Indeed our file is configured through xattrs to grant the process two capabilities:

#define CAP_NET_ADMIN        12
#define CAP_NET_RAW          13

But our capabilities mask is set to 0xfdecafff which does not contain those bits:

>>> 0xfdecafff & (1<<12)
0

Let’s remove this capability from the list and see how this works:

-bash-4.3# setcap cap_net_raw+ep /bin/ping
-bash-4.3# /bin/ping
Usage: ping [-aAbBdDfhLnOqrRUvV] [-c count] [-i interval] [-I interface]

Work’s like a charm. So what is happening?

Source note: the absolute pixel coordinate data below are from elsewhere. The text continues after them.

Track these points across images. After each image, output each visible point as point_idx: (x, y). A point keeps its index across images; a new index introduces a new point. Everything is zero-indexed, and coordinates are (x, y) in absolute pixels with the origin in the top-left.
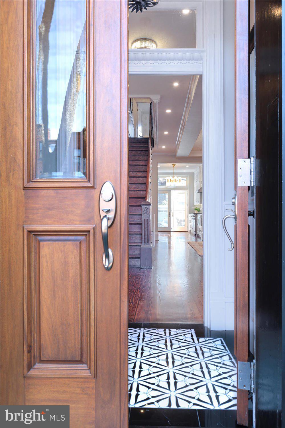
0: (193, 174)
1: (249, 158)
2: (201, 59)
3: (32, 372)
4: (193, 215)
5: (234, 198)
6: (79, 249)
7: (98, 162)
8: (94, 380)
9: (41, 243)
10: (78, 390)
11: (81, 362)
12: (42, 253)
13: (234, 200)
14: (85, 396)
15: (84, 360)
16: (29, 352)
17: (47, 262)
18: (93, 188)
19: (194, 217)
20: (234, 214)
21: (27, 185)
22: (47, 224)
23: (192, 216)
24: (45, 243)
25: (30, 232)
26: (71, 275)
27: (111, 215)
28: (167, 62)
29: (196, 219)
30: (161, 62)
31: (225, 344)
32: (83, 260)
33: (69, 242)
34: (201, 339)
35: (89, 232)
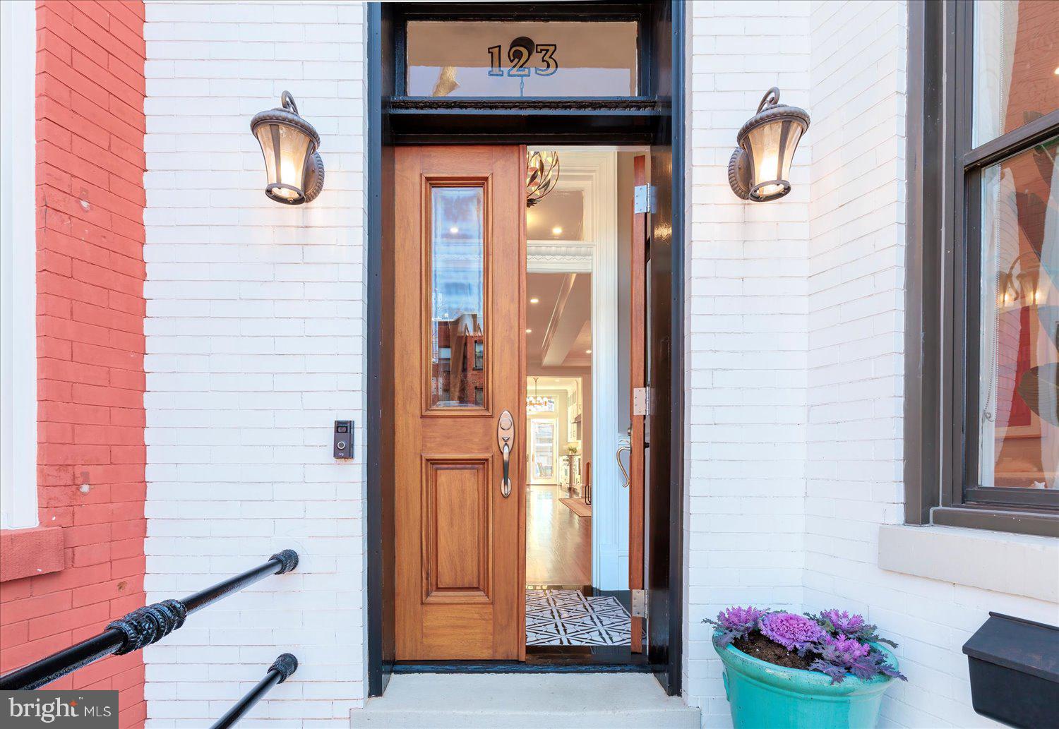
0: (566, 392)
1: (645, 386)
2: (590, 254)
3: (430, 599)
4: (566, 457)
5: (631, 428)
6: (476, 477)
7: (496, 391)
8: (491, 606)
9: (438, 472)
10: (476, 616)
11: (477, 589)
12: (439, 481)
13: (629, 431)
14: (484, 622)
15: (481, 588)
16: (427, 579)
17: (444, 490)
18: (491, 416)
19: (567, 460)
20: (629, 446)
21: (425, 413)
22: (445, 453)
23: (564, 460)
24: (442, 471)
25: (428, 460)
26: (468, 503)
27: (510, 443)
28: (547, 257)
29: (571, 465)
30: (540, 257)
31: (618, 601)
32: (480, 489)
33: (466, 471)
34: (589, 598)
35: (487, 460)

If you go to nspawn.c, you can find that it will drop all the capabilities that are not on arg_retain list:

static int drop_capabilities(void) {
        return capability_bounding_set_drop(~arg_retain, false);
}

Which does not contain CAP_NET_ADMIN unless we used --private-network switch:

arg_retain = (arg_retain | plus | (arg_private_network ? 1ULL << CAP_NET_ADMIN : 0)) & ~minus;

This is even documented in the systemd-nspawn man page:

--capability=
    List one or more additional capabilities to grant the container.
    Takes a comma-separated list of capability names, see
    capabilities(7) for more information. Note that the following
    capabilities will be granted in any way: CAP_CHOWN,
    CAP_DAC_OVERRIDE, CAP_DAC_READ_SEARCH, CAP_FOWNER, CAP_FSETID,
    CAP_IPC_OWNER, CAP_KILL, CAP_LEASE, CAP_LINUX_IMMUTABLE,
    CAP_NET_BIND_SERVICE, CAP_NET_BROADCAST, CAP_NET_RAW, CAP_SETGID,
    CAP_SETFCAP, CAP_SETPCAP, CAP_SETUID, CAP_SYS_ADMIN,
    CAP_SYS_CHROOT, CAP_SYS_NICE, CAP_SYS_PTRACE, CAP_SYS_TTY_CONFIG,
    CAP_SYS_RESOURCE, CAP_SYS_BOOT, CAP_AUDIT_WRITE,
    CAP_AUDIT_CONTROL. Also CAP_NET_ADMIN is retained if
    --private-network is specified. If the special value "all" is
    passed, all capabilities are retained.

And that’s the end of the fun.

This instantly ringed a bell and I already knew what’s happening but lets pretend I didn’t since it’a a good excuse to show you some debugging techniques and have some fun. ↩
I have posted a patch adding relevant information to the man-page so your copy may contain it. ↩
Actually having debugfs is not needed, tracefs is enough. ↩
Or we could use some ftrace frontend but this way is simpler and you can learn how it actually works. ↩